OSLO, Sept 4 (Reuters) – Norwegian oil firm Statoil has drilled dry wells in two areas in which it had high expectations, off Angola and in the U.S. Gulf of Mexico, hitting its shares and raising questions over whether its successful exploration run is coming to an end.
Statoil was the most successful offshore explorer last year, discovering more oil and gas resources than any other oil company in the world.
It has great hopes for drilling in the pre-salt formations off Angola, where it said billion-barrel discoveries were possible. It was also hopeful that it could find hydrocarbons in the Martin prospect in the Gulf of Mexico.
Both wells were estimated to contain a total of more than 250 million barrels of oil equivalent (boe), or 100 million boe net to Statoil. But on Thursday the firm said both wells were disappointing.

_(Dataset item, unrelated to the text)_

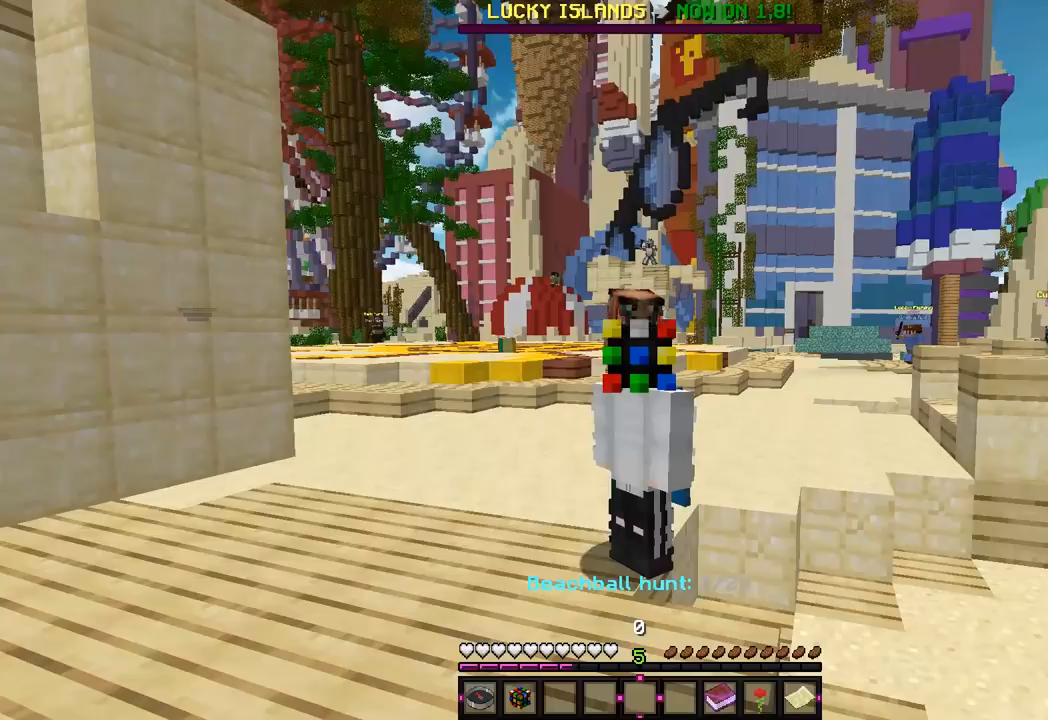
{"keys": [], "mouse": [], "events": []}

"Not an exploration rock star anymore?" Swedbank analyst Teodor Sveen Nilsen said in a note to clients. "We must admit 2014 has been disappointing this far with poor results both in the Barents Sea, GoM (Gulf of Mexico) and Angola."
Statoil shares were down 1.43 percent at 0730 GMT, lagging the European oil and gas index, down 0.17 percent.
"It is affecting somewhat the share at the moment," said Kjetil Bakken, an analyst at brokerage Carnegie. "It is fair to say that the Angola well could have been something big had they found something."